Bellamy: sulla cultura, il linguaggio, i libri*

L’uomo senza cultura sembra estraneo alla propria umanità.

La cultura non è un lusso riservato ad un’ élite, un artificio per i privilegiati, ma, al contrario, un bisogno fondamentale di ogni essere umano.

La trasmissione della cultura ha infatti una portata essenziale: ciò che fa crescere e sviluppa non sono le cose acquisite, l’avere, il capitale culturale dell’uomo, ma il suo stesso essere.

La missione dell’educatore non è dunque quella di sovraccaricare le spalle del bambino con il minimo indispensabile di un bagaglio di cui avrà bisogno in futuro per affrontare la competizione economica. Ridurre l’insegnamento alla preparazione per la vita professionale significa ingannarsi sulla sua stessa missione e sottovalutare la sua reale importanza. Offrendo al bambino la cultura mediante la trasmissione, l’educatore gli apre la strada che l porterà verso sé stesso.

Il sapere non è un contenuto che occupi spazio nel contenitore della nostra mente.

L cultura ci trasforma, dunque, non per farci diventare altri, ma per condurci a noi stessi, per farci crescere con le nostre stesse capacità e farci riconoscere per quello che siamo.

Non c’è niente di più bello dell’imparare a memoria: significa ricevere pienamente una particella di quell’immensa eredità che non si finisce mai di scoprire. La stessa espressione francese per “imparare a memoria”, apprendere par coeur, dice chiaramente l’unità dell’intelligenza e della sensibilità, accresciute entrambe da quello che ci è trasmesso. Imparare a memoria significa lasciare che un testo, una musica, un sapere, vengano dentro di noi, ci trasformino, ci elevino e amplino la nostra mente e il nostro cuore fino alla loro altezza.

La strada tra me e me stesso passa inevitabilmente dalla mediazione di un altro, dalla mediazione di quella eredità che ci viene trasmessa da un’umanità che, con il lavoro delle civiltà, si rivolge anch’essa verso sé stessa e tenta di essere un po’ più umana.

Le parole non sono degli strumenti che si sommano al nostro pensiero: in esse può nascere il pensiero.

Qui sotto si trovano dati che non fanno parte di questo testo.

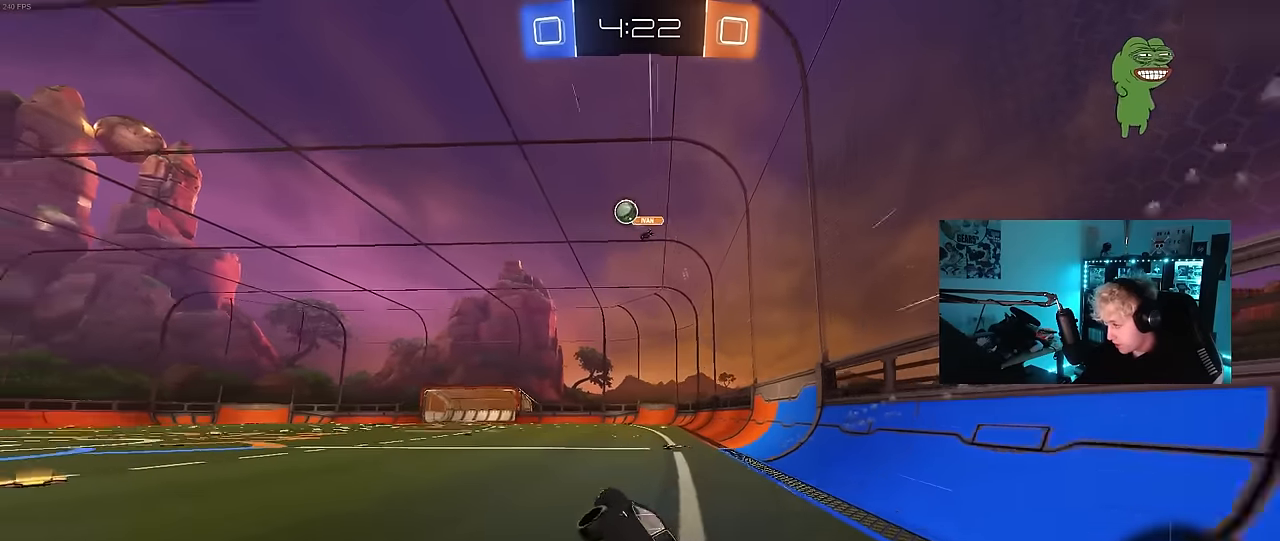
{"keys": ["d", "w"], "mouse": [], "mouse_move": "still", "events": [[17, "shift", "up"], [100, "d", "up"], [100, "s", "up"], [250, "w", "down"], [300, "d", "down"]]}
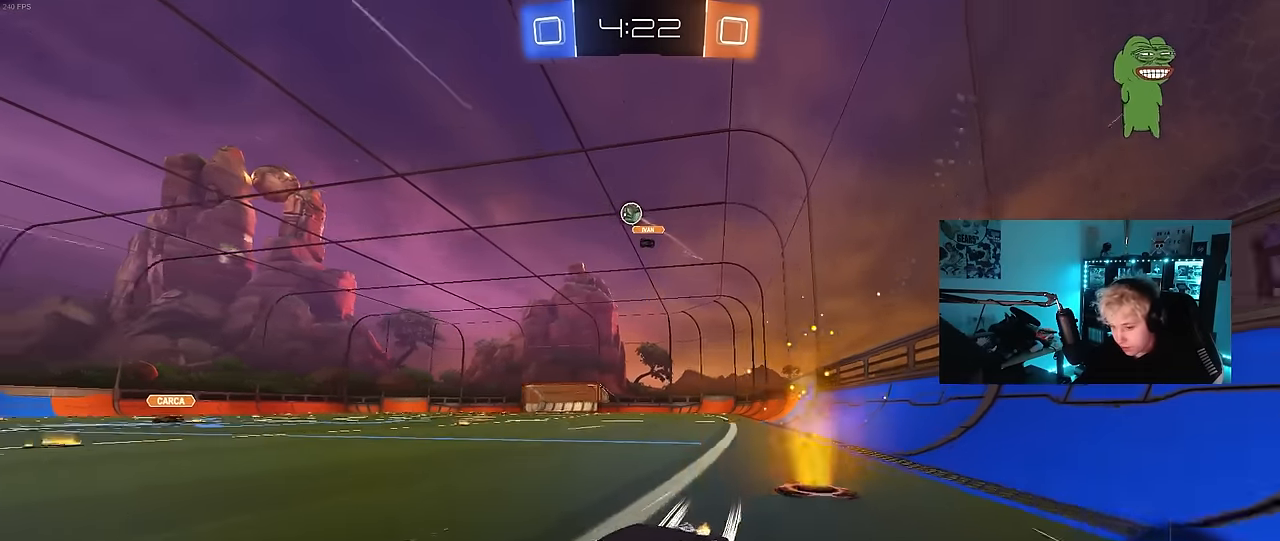
{"keys": ["d", "w"], "mouse": [], "mouse_move": "still", "events": [[84, "d", "up"], [267, "a", "down"], [450, "a", "up"], [450, "d", "down"]]}
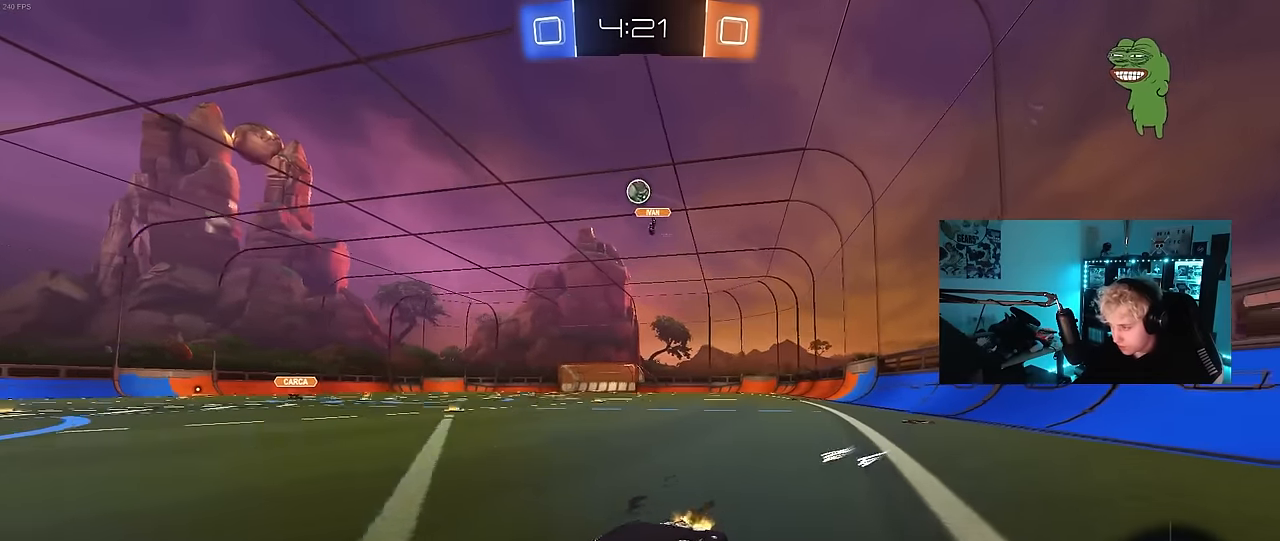
{"keys": ["w"], "mouse": [], "mouse_move": "still", "events": [[50, "shift", "down"], [134, "shift", "up"], [467, "d", "up"]]}
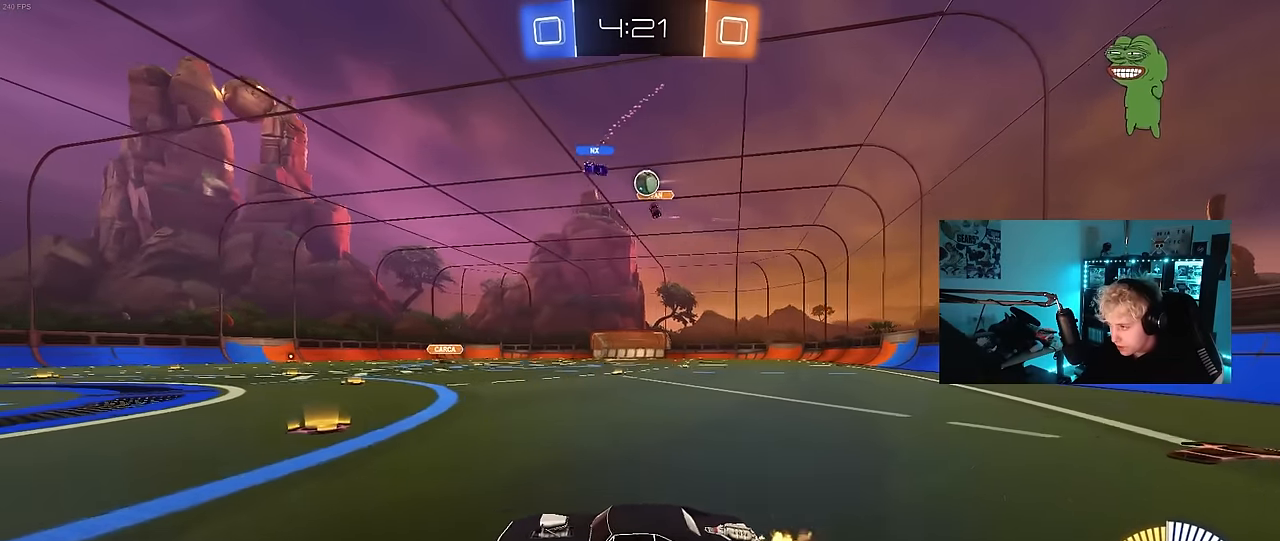
{"keys": ["d", "s", "shift"], "mouse": [], "mouse_move": "still", "events": [[200, "w", "up"], [350, "d", "down"], [350, "s", "down"], [484, "shift", "down"]]}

Da questo punto di vista è impossibile ridurre la lingua ad un mero artificio contingente e considerare arbitrarie la sua grammatica, la sua sintassi e la sua ortografia. Con le regole e le sue restrizioni, nella lingua prendono forma un pensiero, il ritmo che lo struttura, l’esigenza che lo porta a compimento.

L’ortografia, ad esempio, è necessaria non solo per avere successo nella società: è necessaria per pensare.

Abbiamo bisogno di una lingua non solo per comunicare, ma anche per vivere la nostra vita interiore.

Il libro, questo pesante fossile, sembra reso definitivamente obsoleto dalle promesse della dematerializzazione digitale. Nel nostro mondo dell’immediatezza, dominato dall’onnipresenza della tecnologia, è diventato incredibilmente difficile dedicare al percorso della lettura la concentrazione che richiede.

Un libro, infatti, è un percorso: serve tempo per seguirlo. Questa è la sua principale differenza rispetto all’immagine, che si lascia cogliere dall’instantaneità dello sguardo. Per cogliere i contenuti di un testo, occorre leggerne ogni riga. Ora, la durata imposta dalla linearità del libro, è ormai il nostro peggior nemico: ossessionato dalla velocità, rendiamo sempre più veloce l’accesso all’informazione con la maggiore performance delle reti ovunque accessibili.

La lettura ci colloca all’opposto della logica digitale: sembra appartenere già alla storia dell’informazione.

La pratica del presente è scaricare dati, di cui vorremmo annullarne la durata, per raggiungere, finalmente un’immediatezza diventata ossessiva. […]

Si vorrebbe che la meta fose sempre a portata di mano, che fosse cancellata ogni distanza.

Il libro ha già perso questa gara di velocità, perché la distanza è l’essenza stessa del testo.

Il valore della lettura non risiede nel fatto di raggiungere il punto finale, ma nella strada percorsa nella sua direzione sin dalla prima parola. La vittoria del downloader sta nella fine, raggiunta nell’istante, mentre la lettura si realizza in itinere e nel tempo che esso richiede.

Tendere verso l’immediatezza o concedersi il tempo della mediazione: la nostra epoca sempre aver già deciso.

[…] Era inevitabile che una società contraria alla trasmissione alla fine bandisse il libro, quando non promette puro divertimento.

Se ci liberiamo dei libri, avremo più opportunità di essere liberi, nuovi, di essere noi stessi?

*Frasi liberamente tratte dal bellissimo testo: “I diseredati” di Francois-Xavier Bellamy, edito da Itaca. testo che consiglio agli insegnanti, ma non solo.